Max Kloger: Tirol hat sich wirtschaftlich seit Ende des Zweiten Weltkriegs so gut entwickelt, weil Arbeit als integraler Bestandteil eines erfüllten Lebens verstanden wurde – nicht als Gegensatz dazu. Heute erleben wir eine Entfremdung, bei der Arbeit oft nur noch als Belastung wahrgenommen wird. Ich bin überzeugt: Es braucht ein neues, lebensnahes Verständnis von Vereinbarkeit. Beruf, Freizeit und Familienleben sind keine Gegensätze, sondern beeinflussen einander positiv. Wer einer erfüllenden Aufgabe nachgeht, ist oft auch im privaten Umfeld ausgeglichener, präsenter, zufriedener – und umgekehrt. Viele Betriebe setzen heute alles daran, gute Arbeitsbedingungen zu schaffen, Weiterentwicklung zu ermöglichen und individuelle Lebensmodelle zu unterstützen. Dieses Engagement verdient auch gesellschaftliche Anerkennung. Denn langfristiger wirtschaftlicher Erfolg entsteht nur dort, wo Arbeit nicht als Zumutung, sondern als essenzieller Baustein des guten Lebens verstanden wird.

Wo sehen Sie konkretes Einsparungspotenzial?

Barbara Thaler: Die Budgetkrise ist zu einem großen Teil hausgemacht.
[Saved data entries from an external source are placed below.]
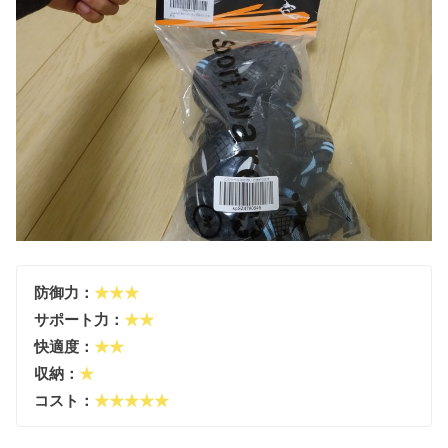
防御力：
★★★
サポート力：
★★
快適度：
★★
収納：
★
コスト：
★★★★★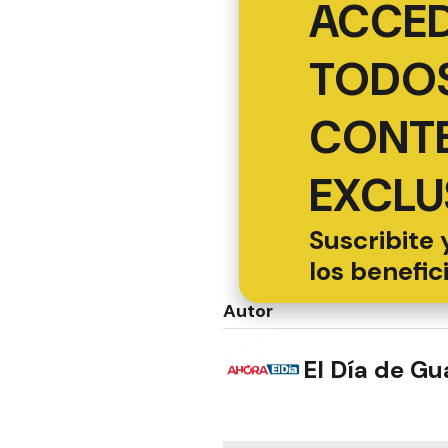
ACCED
TODOS
CONT
EXCLU
Suscribite 
los benefic
Autor
El Día de G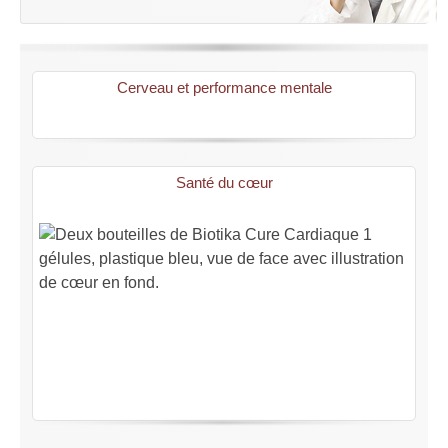
Cerveau et performance mentale
Santé du cœur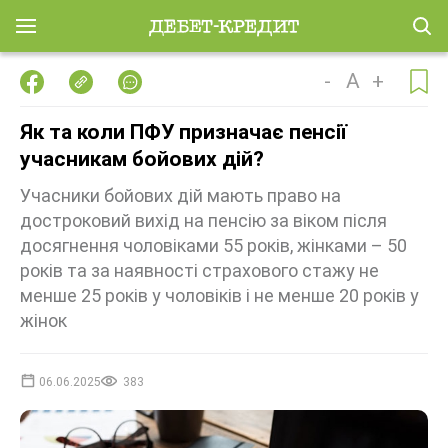
-
A
+
Як та коли ПФУ призначає пенсії
учасникам бойових дій?
Учасники бойових дій мають право на
достроковий вихід на пенсію за віком після
досягнення чоловіками 55 років, жінками – 50
років та за наявності страхового стажу не
менше 25 років у чоловіків і не менше 20 років у
жінок
06.06.2025
383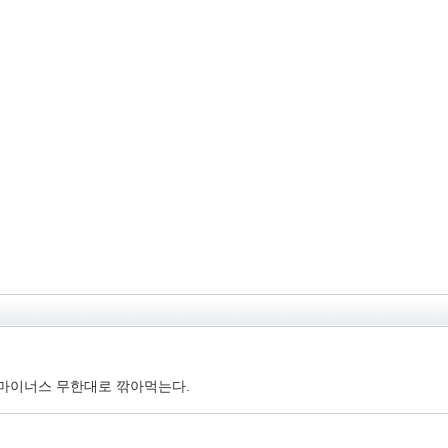
마이너스 무한대로 깎아먹는다.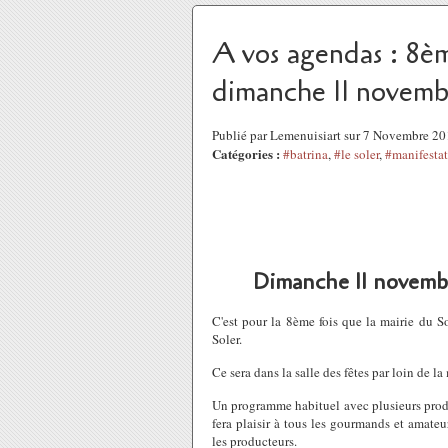
A vos agendas : 8èm
dimanche 11 novemb
Publié par Lemenuisiart sur 7 Novembre 2
Catégories :
#batrina
,
#le soler
,
#manifesta
Dimanche 11 novembr
C'est pour la 8ème fois que la mairie du So
Soler.
Ce sera dans la salle des fêtes par loin de l
Un programme habituel avec plusieurs produc
fera plaisir à tous les gourmands et amate
les producteurs.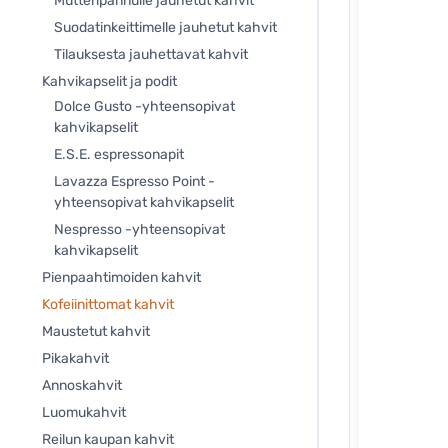
Mutteripannulle jauhetut kahvit
Suodatinkeittimelle jauhetut kahvit
Tilauksesta jauhettavat kahvit
Kahvikapselit ja podit
Dolce Gusto -yhteensopivat
kahvikapselit
E.S.E. espressonapit
Lavazza Espresso Point -
yhteensopivat kahvikapselit
Nespresso -yhteensopivat
kahvikapselit
Pienpaahtimoiden kahvit
Kofeiinittomat kahvit
Maustetut kahvit
Pikakahvit
Annoskahvit
Luomukahvit
Reilun kaupan kahvit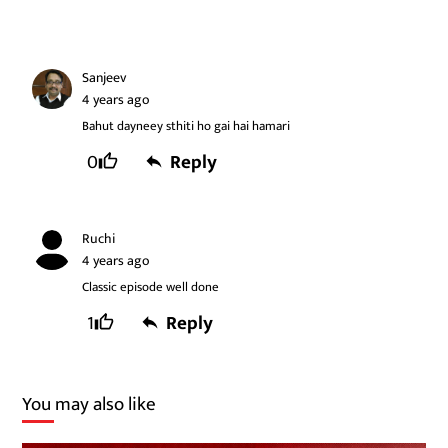
Sanjeev
4 years ago
Bahut dayneey sthiti ho gai hai hamari
0
Reply
Ruchi
4 years ago
Classic episode well done
1
Reply
You may also like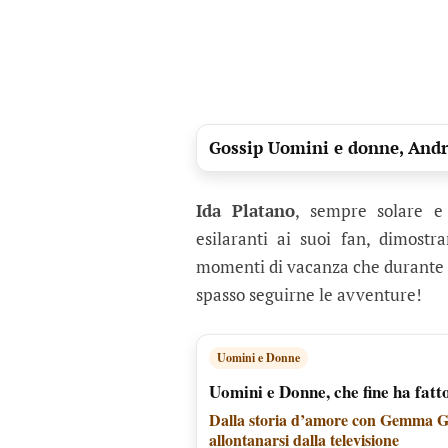
Gossip Uomini e donne, Andre
Ida Platano
, sempre solare e
esilaranti ai suoi fan, dimostr
momenti di vacanza che durante l
spasso seguirne le avventure!
Uomini e Donne
Uomini e Donne, che fine ha fatt
Dalla storia d’amore con Gemma Gal
allontanarsi dalla televisione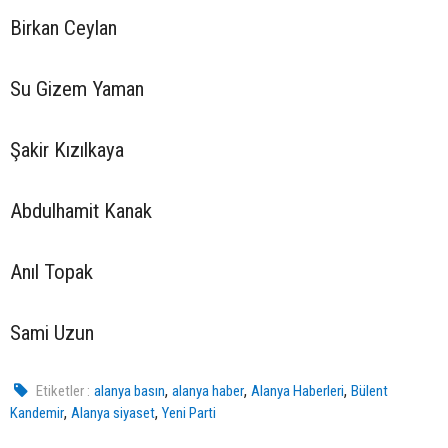
Birkan Ceylan
Su Gizem Yaman
Şakir Kızılkaya
Abdulhamit Kanak
Anıl Topak
Sami Uzun
,
,
,
Etiketler :
alanya basın
alanya haber
Alanya Haberleri
Bülent
,
,
Kandemir
Alanya siyaset
Yeni Parti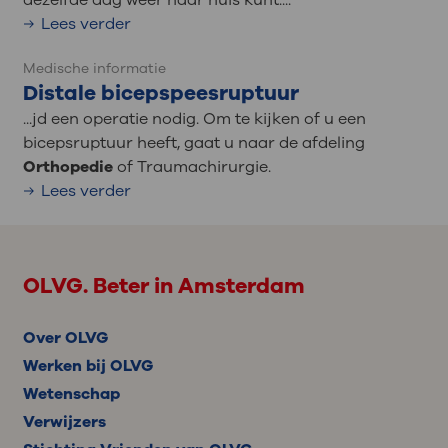
dezelfde dag weer naar huis kunt....
Lees verder
Medische informatie
Distale bicepspeesruptuur
...jd een operatie nodig. Om te kijken of u een
bicepsruptuur heeft, gaat u naar de afdeling
Orthopedie
of Traumachirurgie.
Lees verder
OLVG. Beter in Amsterdam
Over OLVG
Werken bij OLVG
Wetenschap
Verwijzers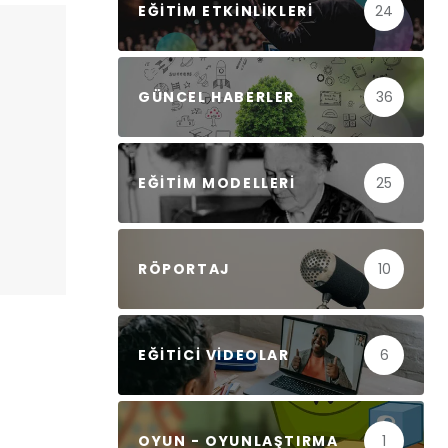
EĞITIM ETKINLIKLERI
24
GÜNCEL HABERLER
36
EĞITIM MODELLERI
25
RÖPORTAJ
10
EĞITICI VIDEOLAR
6
OYUN - OYUNLAŞTIRMA
1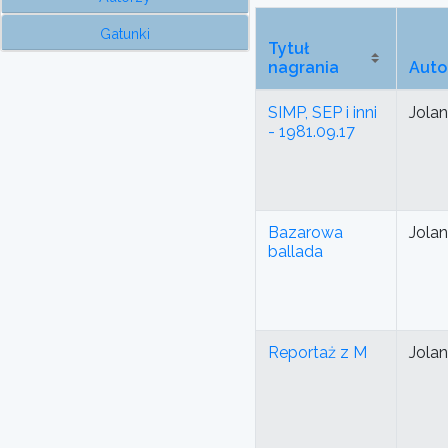
Gatunki
Tytuł
nagrania
Auto
SIMP, SEP i inni
Jola
- 1981.09.17
Bazarowa
Jola
ballada
Reportaż z M
Jola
Zahlreiche Ökonomen und auch WKO-Präsident Harald Mahrer stellen zu Recht fest: Wir haben ein Ausgaben-, kein Einnahmenproblem. Die Wirtschaft schrumpft, während die Ausgaben für den staatlichen Sektor wachsen. Das ist eine ungesunde Entwicklung für den Standort. Mit einer Staatsquote von über 56 Prozent liegt Österreich mittlerweile am unrühmlichen dritten Platz in Europa. Es braucht daher strukturelle Reformen, um die öffentliche Hand schlanker, effizienter und unbürokratischer zu gestalten.

Mario Gerber: Ich sehe großes Potenzial im Bürokratieabbau, bei der Reduzierung von administrativen Hürden sowie der Beschleunigung von Verwaltungsverfahren. Es ist der Auftrag und Anspruch des Tirol Konvents, die Zugänglichkeit der Verwaltung für Kundinnen und Kunden des Landes – darunter fallen auch Unternehmen – zu verbessern. Tiroler Betriebe sollen transparente Einblicke in Verfahrensstände und -verläufe erhalten und dadurch von mehr Planbarkeit und Nachvollziehbarkeit profitieren. Um die Nachvollziehbarkeit, Nachverfolgbarkeit sowie Beschleunigung voranzutreiben, soll darüber hinaus die Digitalisierung weiter ausgebaut werden.

Max Kloger: Die dringendste Reformchance liegt beim Bürokratieabbau – und sie kostet keinen Cent. Laut aktueller Studie des Wirtschaftsforschungsinstituts Economica geben heimische Unternehmen jährlich bis zu 15 Milliarden Euro für die Erfüllung bürokratischer Auflagen aus. Das entspricht rund 2,5 Prozent ihres Gesamtumsatzes. Besonders bei Investitionen, Bauverfahren oder Umweltgenehmigungen lähmen lange Verfahren, doppelte Berichtspflichten und ineffiziente Abläufe den Fortschritt. Wir fordern: verbindliche Bearbeitungsfristen, digitale Einreichsysteme, einen Bürokratiekostenindex sowie die regelmäßige Evaluierung neuer Vorschriften. Bürokratieabbau ist kein Kahlschlag, sondern ein Wachstumsimpuls – er entlastet Unternehmen, spart Ressourcen und stärkt den Wirtschaftsstandort, ohne das Budget zusätzlich zu belasten. Genau das brauchen wir jetzt.